### Aufgabenstellung
Zähle alle Völker auf, die im Forumsbeitrag mit ihrem Namen genannt werden, in der Reihenfolge ihres ersten Auftretens.

### Text

Ach ich könnte mir Worgen schon vorstellen. Wer hätte damals gedacht dass die Allianz Draenei kriegt? Das waren bis dahin nur diese Tentakelfutzis, plötzlich waren es dann edle, vom Licht erfüllte Typen. 

Bei den Worgen stricken die dann ne ähnliche Geschichte... Ich glaube aber immernoch, dass die Horde die Worgen bekommt (und ich hoffe es auch ^^). Die Allis kriegen Pandas 


			Dieser Inhalt steht nur eingeloggten Mitgliedern zur Verfügung.
        



Und die Golbins...naja, wieso kommen die auch erst jetzt als Halloween-Maske? Hätte nie irgendwen besonders gewundert wenn die z.B. letztes Jahr mit reingepatcht worden wären.

### Gegebene Daten
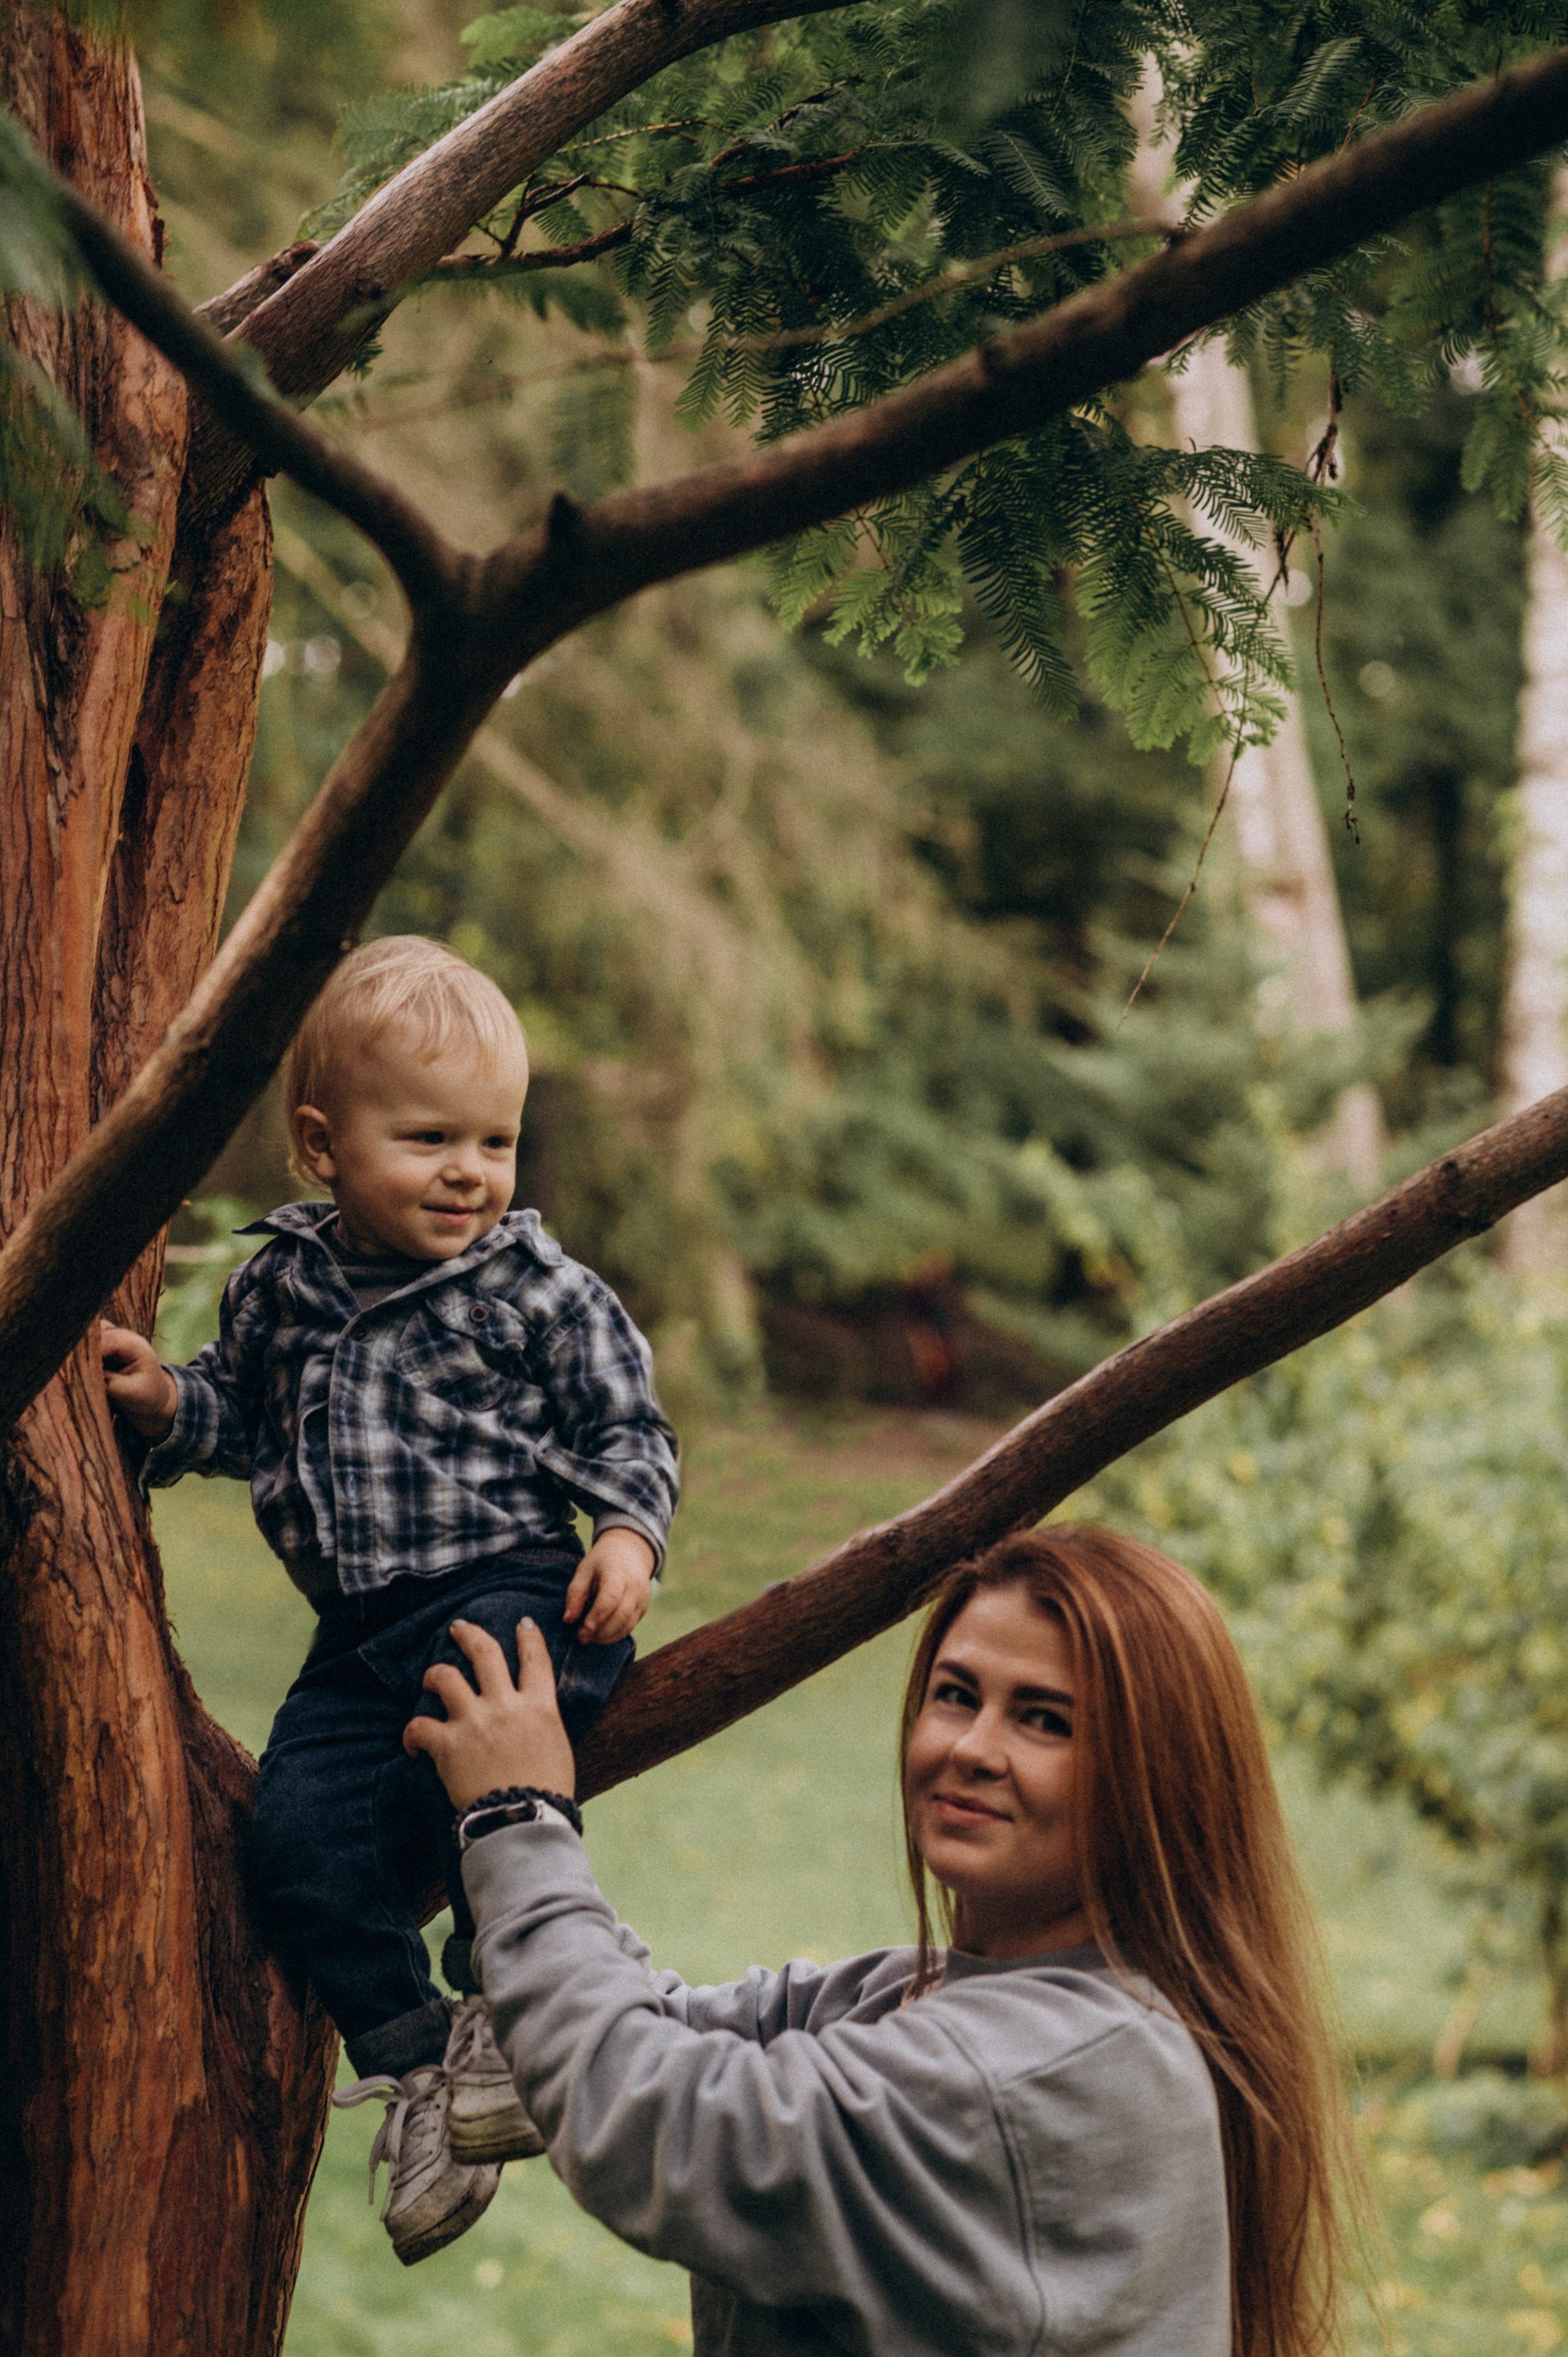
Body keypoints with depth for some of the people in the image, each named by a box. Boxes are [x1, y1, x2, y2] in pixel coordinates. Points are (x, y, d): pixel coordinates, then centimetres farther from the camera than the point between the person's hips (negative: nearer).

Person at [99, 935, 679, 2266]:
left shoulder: (539, 1290, 0)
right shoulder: (283, 1283, 9)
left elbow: (625, 1426, 5)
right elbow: (244, 1411, 23)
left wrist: (628, 1533, -11)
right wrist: (169, 1405, 3)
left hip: (510, 1586, -4)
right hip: (360, 1634, 4)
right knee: (299, 1832, -15)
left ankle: (508, 2007, -12)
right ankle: (413, 2057, 0)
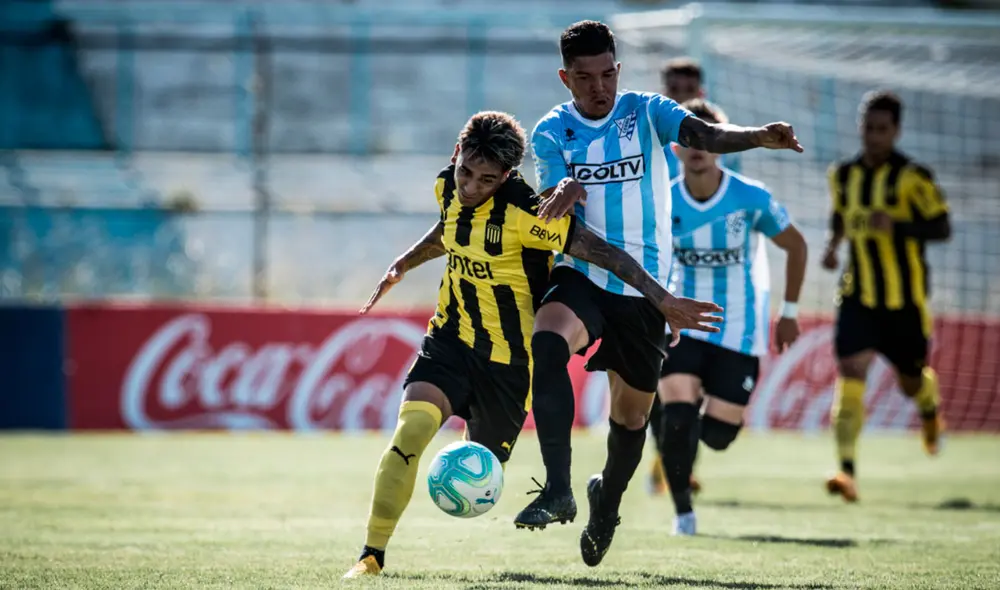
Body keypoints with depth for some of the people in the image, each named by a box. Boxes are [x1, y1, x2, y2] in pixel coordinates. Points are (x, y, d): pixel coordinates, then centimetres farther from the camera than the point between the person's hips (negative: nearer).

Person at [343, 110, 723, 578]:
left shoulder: (523, 212, -23)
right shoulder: (447, 186, -3)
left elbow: (603, 253, -23)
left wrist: (663, 300, -26)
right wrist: (403, 266, 23)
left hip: (507, 356, -4)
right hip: (451, 338, 4)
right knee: (410, 431, -19)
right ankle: (372, 555, -14)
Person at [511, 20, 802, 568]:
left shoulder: (645, 111, -1)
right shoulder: (551, 131, 2)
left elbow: (704, 135, -19)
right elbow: (554, 206, -9)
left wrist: (759, 136, -38)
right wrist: (564, 192, -34)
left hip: (644, 285, 1)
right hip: (581, 275, -1)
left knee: (631, 412, 10)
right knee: (547, 342, -33)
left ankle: (607, 499, 42)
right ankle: (557, 490, -35)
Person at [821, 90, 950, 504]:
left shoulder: (911, 177, -10)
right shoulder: (842, 175, 5)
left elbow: (941, 228, -12)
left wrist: (896, 225, -27)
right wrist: (833, 245, 3)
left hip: (904, 299, -2)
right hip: (858, 296, 2)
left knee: (911, 383, 12)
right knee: (850, 372, -17)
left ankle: (930, 407, 53)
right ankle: (847, 472, -22)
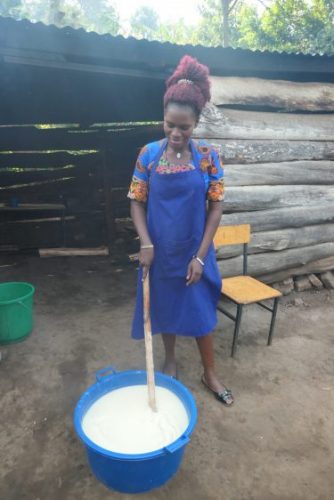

### Lösung
Worgen, Draenei, Pandas, Golbins